In this review article, Bizzarri and Cannistraro summarize their design, establishment and possible improvement of SERS-based detection of wild-type and mutant p53. The principle, experimental methods, optimization efforts and promising results are well described in a way that non-experts can understand. This article will help attract more cancer researchers (basic, translational or clinical) to this advanced technology, likely leading to large-scale collaborative projects using cancer patients-derived serum. This reviewer has some comments and questions as follows.

Title: How about adding “toward cancer serum diagnostics” or something?

Figure 1 seems a wrong figure. There might be some confusion with Figure 11. Show the correct figure.

p53 mutations are often coincident with its overexpression, so detecting the high level itself may be of diagnostic help, even if wild-type or mutated status is unknown.

Lines 39-40 (refs 10-13): Any examples of abnormal concentrations of wild-type p53? Non-cancer diseases?

Lines 78-79 and a few other places: The word “isoforms” is not appropriate to describe mutant p53. For example, see Joruiz SM et al. The Δ133p53 Isoforms, Tuners of the p53 Pathway. Cancers (Basel). 2020 Nov 18; 12(11): E3422. doi: 10.3390/cancers12113422  

R249S is well known to be specifically induced by aflatoxin. Aflatoxin-associated hepatocellular carcinoma will be a good candidate for patients serum testing.

Line 271: Figure 5, not 6.

Figure 7: Why not dose-dependent? This data is in contrast to Fig 6 and 8.

Author Response

Title: How about adding “toward cancer serum diagnostics” or something?

The title has been slightly modified to take into consideration the Reviewer’s suggestion. The new title is: “Toward cancer diagnostics of the tumor suppressor p53  by Surface Enhanced Raman Spectroscopy”  

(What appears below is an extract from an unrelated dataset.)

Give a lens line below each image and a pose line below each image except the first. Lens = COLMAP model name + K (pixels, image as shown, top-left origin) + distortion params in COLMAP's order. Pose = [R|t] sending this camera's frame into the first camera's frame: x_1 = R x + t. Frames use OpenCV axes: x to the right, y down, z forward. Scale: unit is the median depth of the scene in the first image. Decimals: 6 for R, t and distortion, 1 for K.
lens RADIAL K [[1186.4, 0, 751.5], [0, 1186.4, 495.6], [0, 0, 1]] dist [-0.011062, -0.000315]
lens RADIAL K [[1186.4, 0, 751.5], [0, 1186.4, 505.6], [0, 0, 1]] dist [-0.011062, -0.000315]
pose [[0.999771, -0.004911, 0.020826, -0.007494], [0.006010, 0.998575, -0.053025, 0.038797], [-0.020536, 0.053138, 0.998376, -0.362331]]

Figure 1 seems a wrong figure. There might be some confusion with Figure 11. Show the correct figure.

Indeed, Fig.11 and  Fig.1 were mixed. The error has been corrected (see Fig.1).

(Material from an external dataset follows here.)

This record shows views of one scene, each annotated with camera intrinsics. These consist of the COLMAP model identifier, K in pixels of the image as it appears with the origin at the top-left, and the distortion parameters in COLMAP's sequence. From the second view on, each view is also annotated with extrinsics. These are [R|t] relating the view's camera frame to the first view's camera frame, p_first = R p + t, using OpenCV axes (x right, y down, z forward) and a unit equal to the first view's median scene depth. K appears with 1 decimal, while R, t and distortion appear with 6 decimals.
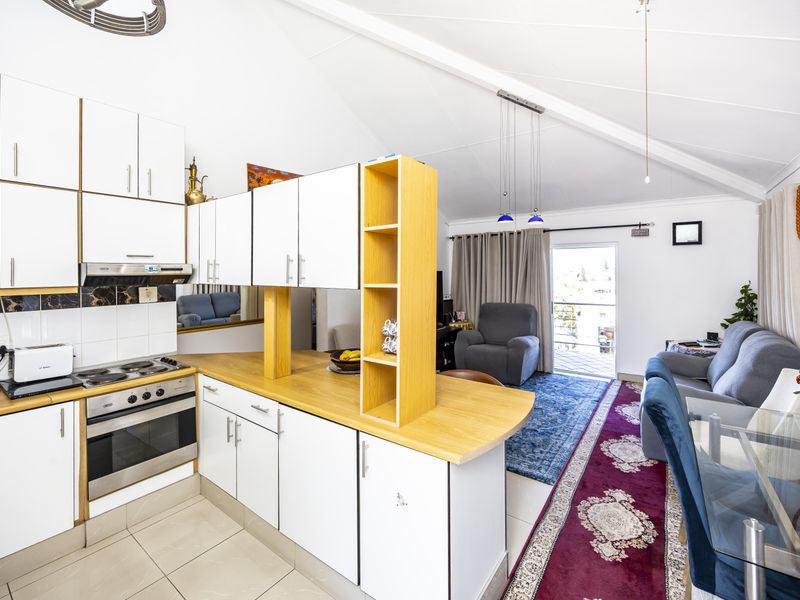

p53 mutations are often coincident with its overexpression, so detecting the high level itself may be of diagnostic help, even if wild-type or mutated status is unknown.

We agree with the Reviewer, however our approach allows detection of p53  in the 10^-17M-10^-12 M range, which is rather wide and it is expected to cover the main requirements for detection of p53 in clinics; moreover  it can be easily extended to reveal higher concentrations.

Lines 39-40 (refs 10-13): Any examples of abnormal concentrations of wild-type p53? Non-cancer diseases?

Indeed, wild-type p53 was found to be overexpressed in some type of cancers as it was put into evidence in ref.[14]. This aspect  has been more explicitly mentioned in the text (Pag.1 Lines 39-40).

Lines 78-79 and a few other places: The word “isoforms” is not appropriate to describe mutant p53. For example, see Joruiz SM et al. The Δ133p53 Isoforms, Tuners of the p53 Pathway. Cancers (Basel). 2020 Nov 18; 12(11): E3422. doi: 10.3390/cancers12113422  

The word isoforms was removed through the text and the mentioned reference has been added to the text (see Pag.1 Line 35 and ref.[9]).

 R249S is well known to be specifically induced by aflatoxin. Aflatoxin-associated hepatocellular carcinoma will be a good candidate for patients serum testing.

The connection between the R249S mutant and Aflatoxin-associated hepatocellular carcinoma has been now mentioned in the text (Pag.4 Lines 144-145 and the newly added reference (ref.[55])).

Line 271: Figure 5, not 6.

Done

Figure 7: Why not dose-dependent? This data is in contrast to Fig 6 and 8.

Indeed, in Figure 7 a different scale for the various spectra was used and this could lead to a misunderstanding. To avoid this, Figure 7 was re-drawn by re-scaling  the spectra (see new Figure 7).   However, we would like to remark that a quantitative relationship emerges only when the average from a collection of spectra are analysed. This aspect has been better explained in the text (Pag.8 Lines 301-304).